§ **Task goal**
What is needed is an exact transcription of every entry below.
------ The input ------
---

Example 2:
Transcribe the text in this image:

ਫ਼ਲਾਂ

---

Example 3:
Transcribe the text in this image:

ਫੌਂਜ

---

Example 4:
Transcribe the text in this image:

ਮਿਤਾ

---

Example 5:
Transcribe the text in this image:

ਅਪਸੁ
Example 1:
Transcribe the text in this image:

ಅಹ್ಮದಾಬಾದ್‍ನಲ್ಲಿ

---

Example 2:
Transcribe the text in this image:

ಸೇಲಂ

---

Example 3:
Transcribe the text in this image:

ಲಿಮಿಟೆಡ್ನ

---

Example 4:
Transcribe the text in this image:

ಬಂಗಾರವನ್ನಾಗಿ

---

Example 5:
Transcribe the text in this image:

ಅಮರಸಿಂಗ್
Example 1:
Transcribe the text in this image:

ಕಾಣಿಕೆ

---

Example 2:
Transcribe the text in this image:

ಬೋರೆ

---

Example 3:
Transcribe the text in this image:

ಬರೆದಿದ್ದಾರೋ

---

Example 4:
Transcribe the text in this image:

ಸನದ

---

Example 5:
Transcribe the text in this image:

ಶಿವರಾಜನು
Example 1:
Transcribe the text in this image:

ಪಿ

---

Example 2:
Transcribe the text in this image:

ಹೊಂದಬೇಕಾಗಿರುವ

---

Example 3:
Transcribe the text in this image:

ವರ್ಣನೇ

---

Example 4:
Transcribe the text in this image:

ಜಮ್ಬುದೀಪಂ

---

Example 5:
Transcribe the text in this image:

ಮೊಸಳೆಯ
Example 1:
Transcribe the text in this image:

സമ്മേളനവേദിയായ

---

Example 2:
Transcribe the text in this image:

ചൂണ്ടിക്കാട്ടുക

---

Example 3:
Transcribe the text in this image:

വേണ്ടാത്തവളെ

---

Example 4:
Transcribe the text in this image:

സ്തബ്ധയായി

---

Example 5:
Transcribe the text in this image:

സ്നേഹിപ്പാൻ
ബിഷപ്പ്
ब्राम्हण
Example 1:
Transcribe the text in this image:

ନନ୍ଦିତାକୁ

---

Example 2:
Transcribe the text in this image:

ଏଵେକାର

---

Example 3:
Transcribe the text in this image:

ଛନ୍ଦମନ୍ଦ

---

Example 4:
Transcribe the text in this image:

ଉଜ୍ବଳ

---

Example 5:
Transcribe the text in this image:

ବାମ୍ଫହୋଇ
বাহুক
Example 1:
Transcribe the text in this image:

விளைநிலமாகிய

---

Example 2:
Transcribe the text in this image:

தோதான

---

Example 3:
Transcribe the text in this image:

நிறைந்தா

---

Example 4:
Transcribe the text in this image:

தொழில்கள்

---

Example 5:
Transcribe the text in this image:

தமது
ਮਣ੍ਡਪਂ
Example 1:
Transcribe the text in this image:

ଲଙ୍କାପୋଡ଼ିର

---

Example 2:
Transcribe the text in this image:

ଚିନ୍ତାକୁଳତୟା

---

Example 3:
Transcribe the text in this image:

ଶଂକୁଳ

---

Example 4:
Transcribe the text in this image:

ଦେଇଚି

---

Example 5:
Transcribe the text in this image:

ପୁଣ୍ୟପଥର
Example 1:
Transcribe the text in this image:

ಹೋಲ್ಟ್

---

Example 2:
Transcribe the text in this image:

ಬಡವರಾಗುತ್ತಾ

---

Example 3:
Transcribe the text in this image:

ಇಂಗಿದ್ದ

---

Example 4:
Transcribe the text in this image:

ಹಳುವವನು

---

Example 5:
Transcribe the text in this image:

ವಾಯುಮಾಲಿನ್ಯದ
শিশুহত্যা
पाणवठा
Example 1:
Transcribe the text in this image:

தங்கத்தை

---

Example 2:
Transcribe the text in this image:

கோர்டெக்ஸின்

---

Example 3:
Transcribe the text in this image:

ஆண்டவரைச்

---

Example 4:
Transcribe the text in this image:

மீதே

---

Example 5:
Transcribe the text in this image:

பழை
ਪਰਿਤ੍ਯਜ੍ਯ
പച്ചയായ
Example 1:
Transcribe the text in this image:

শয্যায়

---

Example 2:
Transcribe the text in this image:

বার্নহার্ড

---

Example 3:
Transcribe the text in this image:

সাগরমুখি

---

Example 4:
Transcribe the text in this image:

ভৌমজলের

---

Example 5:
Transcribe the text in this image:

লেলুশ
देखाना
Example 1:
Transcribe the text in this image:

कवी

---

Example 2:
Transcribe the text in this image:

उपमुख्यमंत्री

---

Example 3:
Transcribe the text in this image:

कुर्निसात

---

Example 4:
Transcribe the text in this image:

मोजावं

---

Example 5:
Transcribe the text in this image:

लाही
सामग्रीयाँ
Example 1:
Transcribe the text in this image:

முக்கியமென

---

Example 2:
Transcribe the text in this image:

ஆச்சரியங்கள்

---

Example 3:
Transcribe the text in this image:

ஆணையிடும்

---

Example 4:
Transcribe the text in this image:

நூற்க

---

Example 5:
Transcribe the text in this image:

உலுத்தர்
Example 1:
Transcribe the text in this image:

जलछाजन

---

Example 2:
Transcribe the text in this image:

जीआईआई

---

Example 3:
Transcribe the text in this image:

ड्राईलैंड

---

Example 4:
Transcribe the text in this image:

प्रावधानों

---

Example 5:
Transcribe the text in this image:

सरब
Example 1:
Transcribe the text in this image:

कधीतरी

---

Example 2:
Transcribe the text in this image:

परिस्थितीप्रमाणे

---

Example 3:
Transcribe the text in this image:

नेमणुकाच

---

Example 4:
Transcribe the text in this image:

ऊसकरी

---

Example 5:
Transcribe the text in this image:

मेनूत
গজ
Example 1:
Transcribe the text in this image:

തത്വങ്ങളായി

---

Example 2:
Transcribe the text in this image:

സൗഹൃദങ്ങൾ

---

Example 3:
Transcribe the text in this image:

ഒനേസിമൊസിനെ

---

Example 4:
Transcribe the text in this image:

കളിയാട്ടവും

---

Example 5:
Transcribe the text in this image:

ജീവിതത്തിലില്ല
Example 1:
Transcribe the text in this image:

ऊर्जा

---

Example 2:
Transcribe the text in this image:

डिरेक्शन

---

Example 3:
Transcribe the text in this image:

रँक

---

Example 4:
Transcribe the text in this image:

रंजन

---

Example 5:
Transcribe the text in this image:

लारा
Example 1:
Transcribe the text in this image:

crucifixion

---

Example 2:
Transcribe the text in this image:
------
§ **Exercise answer**
---

Example 2:
Transcribe the text in this image:

ਫ਼ਲਾਂ

---

Example 3:
Transcribe the text in this image:

ਫੌਂਜ

---

Example 4:
Transcribe the text in this image:

ਮਿਤਾ

---

Example 5:
Transcribe the text in this image:

ਅਪਸੁ
Example 1:
Transcribe the text in this image:

ಅಹ್ಮದಾಬಾದ್‍ನಲ್ಲಿ

---

Example 2:
Transcribe the text in this image:

ಸೇಲಂ

---

Example 3:
Transcribe the text in this image:

ಲಿಮಿಟೆಡ್ನ

---

Example 4:
Transcribe the text in this image:

ಬಂಗಾರವನ್ನಾಗಿ

---

Example 5:
Transcribe the text in this image:

ಅಮರಸಿಂಗ್
Example 1:
Transcribe the text in this image:

ಕಾಣಿಕೆ

---

Example 2:
Transcribe the text in this image:

ಬೋರೆ

---

Example 3:
Transcribe the text in this image:

ಬರೆದಿದ್ದಾರೋ

---

Example 4:
Transcribe the text in this image:

ಸನದ

---

Example 5:
Transcribe the text in this image:

ಶಿವರಾಜನು
Example 1:
Transcribe the text in this image:

ಪಿ

---

Example 2:
Transcribe the text in this image:

ಹೊಂದಬೇಕಾಗಿರುವ

---

Example 3:
Transcribe the text in this image:

ವರ್ಣನೇ

---

Example 4:
Transcribe the text in this image:

ಜಮ್ಬುದೀಪಂ

---

Example 5:
Transcribe the text in this image:

ಮೊಸಳೆಯ
Example 1:
Transcribe the text in this image:

സമ്മേളനവേദിയായ

---

Example 2:
Transcribe the text in this image:

ചൂണ്ടിക്കാട്ടുക

---

Example 3:
Transcribe the text in this image:

വേണ്ടാത്തവളെ

---

Example 4:
Transcribe the text in this image:

സ്തബ്ധയായി

---

Example 5:
Transcribe the text in this image:

സ്നേഹിപ്പാൻ
ബിഷപ്പ്
ब्राम्हण
Example 1:
Transcribe the text in this image:

ନନ୍ଦିତାକୁ

---

Example 2:
Transcribe the text in this image:

ଏଵେକାର

---

Example 3:
Transcribe the text in this image:

ଛନ୍ଦମନ୍ଦ

---

Example 4:
Transcribe the text in this image:

ଉଜ୍ବଳ

---

Example 5:
Transcribe the text in this image:

ବାମ୍ଫହୋଇ
বাহুক
Example 1:
Transcribe the text in this image:

விளைநிலமாகிய

---

Example 2:
Transcribe the text in this image:

தோதான

---

Example 3:
Transcribe the text in this image:

நிறைந்தா

---

Example 4:
Transcribe the text in this image:

தொழில்கள்

---

Example 5:
Transcribe the text in this image:

தமது
ਮਣ੍ਡਪਂ
Example 1:
Transcribe the text in this image:

ଲଙ୍କାପୋଡ଼ିର

---

Example 2:
Transcribe the text in this image:

ଚିନ୍ତାକୁଳତୟା

---

Example 3:
Transcribe the text in this image:

ଶଂକୁଳ

---

Example 4:
Transcribe the text in this image:

ଦେଇଚି

---

Example 5:
Transcribe the text in this image:

ପୁଣ୍ୟପଥର
Example 1:
Transcribe the text in this image:

ಹೋಲ್ಟ್

---

Example 2:
Transcribe the text in this image:

ಬಡವರಾಗುತ್ತಾ

---

Example 3:
Transcribe the text in this image:

ಇಂಗಿದ್ದ

---

Example 4:
Transcribe the text in this image:

ಹಳುವವನು

---

Example 5:
Transcribe the text in this image:

ವಾಯುಮಾಲಿನ್ಯದ
শিশুহত্যা
पाणवठा
Example 1:
Transcribe the text in this image:

தங்கத்தை

---

Example 2:
Transcribe the text in this image:

கோர்டெக்ஸின்

---

Example 3:
Transcribe the text in this image:

ஆண்டவரைச்

---

Example 4:
Transcribe the text in this image:

மீதே

---

Example 5:
Transcribe the text in this image:

பழை
ਪਰਿਤ੍ਯਜ੍ਯ
പച്ചയായ
Example 1:
Transcribe the text in this image:

শয্যায়

---

Example 2:
Transcribe the text in this image:

বার্নহার্ড

---

Example 3:
Transcribe the text in this image:

সাগরমুখি

---

Example 4:
Transcribe the text in this image:

ভৌমজলের

---

Example 5:
Transcribe the text in this image:

লেলুশ
देखाना
Example 1:
Transcribe the text in this image:

कवी

---

Example 2:
Transcribe the text in this image:

उपमुख्यमंत्री

---

Example 3:
Transcribe the text in this image:

कुर्निसात

---

Example 4:
Transcribe the text in this image:

मोजावं

---

Example 5:
Transcribe the text in this image:

लाही
सामग्रीयाँ
Example 1:
Transcribe the text in this image:

முக்கியமென

---

Example 2:
Transcribe the text in this image:

ஆச்சரியங்கள்

---

Example 3:
Transcribe the text in this image:

ஆணையிடும்

---

Example 4:
Transcribe the text in this image:

நூற்க

---

Example 5:
Transcribe the text in this image:

உலுத்தர்
Example 1:
Transcribe the text in this image:

जलछाजन

---

Example 2:
Transcribe the text in this image:

जीआईआई

---

Example 3:
Transcribe the text in this image:

ड्राईलैंड

---

Example 4:
Transcribe the text in this image:

प्रावधानों

---

Example 5:
Transcribe the text in this image:

सरब
Example 1:
Transcribe the text in this image:

कधीतरी

---

Example 2:
Transcribe the text in this image:

परिस्थितीप्रमाणे

---

Example 3:
Transcribe the text in this image:

नेमणुकाच

---

Example 4:
Transcribe the text in this image:

ऊसकरी

---

Example 5:
Transcribe the text in this image:

मेनूत
গজ
Example 1:
Transcribe the text in this image:

തത്വങ്ങളായി

---

Example 2:
Transcribe the text in this image:

സൗഹൃദങ്ങൾ

---

Example 3:
Transcribe the text in this image:

ഒനേസിമൊസിനെ

---

Example 4:
Transcribe the text in this image:

കളിയാട്ടവും

---

Example 5:
Transcribe the text in this image:

ജീവിതത്തിലില്ല
Example 1:
Transcribe the text in this image:

ऊर्जा

---

Example 2:
Transcribe the text in this image:

डिरेक्शन

---

Example 3:
Transcribe the text in this image:

रँक

---

Example 4:
Transcribe the text in this image:

रंजन

---

Example 5:
Transcribe the text in this image:

लारा
Example 1:
Transcribe the text in this image:

crucifixion

---

Example 2:
Transcribe the text in this image:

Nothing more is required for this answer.